TEXT EXCERPT >>
============================================================
Adverse Events: Waiting for Healthcare Design’s Intervention?
We see it all the time: news stories covering the death of a patient because of medical error. Or sometimes it's a website dedicated to letting people express their anguish and frustrations regarding such accidents happening. Often, poor quality of healthcare is to blame.
However, drilling down into some of the other causes of patient deaths and injuries can be rather sobering, because in a lot of cases, a well-designed physical environment could have possibly helped to avoid these adverse events.
For several years, Patient Safety Organizations (PSOs) like ECRI Institute have been collecting and analyzing information from hospitals that voluntarily file reports. The organizations have been developing recommendations and guidance on how to improve patient safety in healthcare settings. ECRI Institute PSO recently released a free report that identifies the events that are still most frequently reported by hospitals, including:
· Medication errors
· Hospital-acquired infections.
“Designing for Patient Safety” written by Anjali Joseph, PhD, EDAC, Ellen Taylor, and Xiaobo Quan, PhD, (Healthcare Design, January 2012) as well as many other pieces of literature show that the design of a healthcare facility significantly impacts patient and caregiver safety, and a considerable amount of work needs to be done during the pre-design phase of a healthcare building project to ensure that safety concerns are addressed.
============================================================
PROMPT A >> In the article on healthcare design and patient safety, what kind of organization is ECRI Institute said to be?
PROMPT B >> Please repeat the article on healthcare design and patient safety starting at "We see it all" and ending at "these adverse events.".
PROMPT C >> Go on with the article on healthcare design and patient safety from the point where it stops.
The listing after this point is material of its own, apart from the article on healthcare design and patient safety.

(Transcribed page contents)
============================================================
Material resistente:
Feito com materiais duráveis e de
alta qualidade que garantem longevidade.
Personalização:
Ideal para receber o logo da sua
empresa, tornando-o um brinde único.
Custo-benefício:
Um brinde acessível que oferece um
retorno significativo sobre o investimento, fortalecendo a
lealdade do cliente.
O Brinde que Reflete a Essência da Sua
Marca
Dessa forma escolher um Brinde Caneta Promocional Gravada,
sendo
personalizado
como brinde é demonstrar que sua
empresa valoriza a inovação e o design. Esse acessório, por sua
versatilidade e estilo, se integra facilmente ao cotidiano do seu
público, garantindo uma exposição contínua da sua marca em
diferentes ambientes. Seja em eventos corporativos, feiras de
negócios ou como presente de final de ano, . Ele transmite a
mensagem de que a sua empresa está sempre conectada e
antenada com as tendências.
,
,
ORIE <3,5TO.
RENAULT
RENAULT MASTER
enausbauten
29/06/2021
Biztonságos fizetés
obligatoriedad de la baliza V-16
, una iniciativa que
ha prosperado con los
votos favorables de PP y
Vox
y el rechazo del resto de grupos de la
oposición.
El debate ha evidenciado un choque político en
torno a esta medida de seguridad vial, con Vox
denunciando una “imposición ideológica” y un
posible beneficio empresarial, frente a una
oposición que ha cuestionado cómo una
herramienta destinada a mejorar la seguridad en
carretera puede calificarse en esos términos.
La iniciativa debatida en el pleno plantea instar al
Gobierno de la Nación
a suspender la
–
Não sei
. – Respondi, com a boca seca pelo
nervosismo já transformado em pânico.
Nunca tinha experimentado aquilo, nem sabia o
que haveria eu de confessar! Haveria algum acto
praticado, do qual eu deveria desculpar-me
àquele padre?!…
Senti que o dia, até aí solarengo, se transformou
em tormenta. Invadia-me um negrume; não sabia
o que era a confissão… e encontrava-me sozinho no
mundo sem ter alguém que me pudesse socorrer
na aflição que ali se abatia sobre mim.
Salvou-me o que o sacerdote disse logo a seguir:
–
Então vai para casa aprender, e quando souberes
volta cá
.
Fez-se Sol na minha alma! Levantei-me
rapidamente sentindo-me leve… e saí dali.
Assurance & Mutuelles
============================================================
EXERCISE OUTPUT A >> A Patient Safety Organization (PSO).

EXERCISE OUTPUT B >>
We see it all the time: news stories covering the death of a patient because of medical error. Or sometimes it's a website dedicated to letting people express their anguish and frustrations regarding such accidents happening. Often, poor quality of healthcare is to blame.
However, drilling down into some of the other causes of patient deaths and injuries can be rather sobering, because in a lot of cases, a well-designed physical environment could have possibly helped to avoid these adverse events.

EXERCISE OUTPUT C >>
According to the report from ECRI Institute, analysis of the more than 100,000 reported events since 2009 were known long before the Patient Safety and Quality Improvement Act of 2005 (Public Law 109-41). This legislation was signed into law to promote confidential and voluntary reporting of events or actions that affect patients.
The awareness of design’s impact on these dangerous occurrences has also been studied and has spurred a wealth of research, including the development of the Patient Safety Risk Assessment in the 2014 Guidelines for Design and Construction of Health Care Facilities from the Facility Guidelines Institute.
It turns out however that, according to the April 2011 issue of Health Affairs, the number of medical mistakes is possibly 10 times higher than what is actually reported. The design industry is in a unique position to help patients, and change these disquieting events.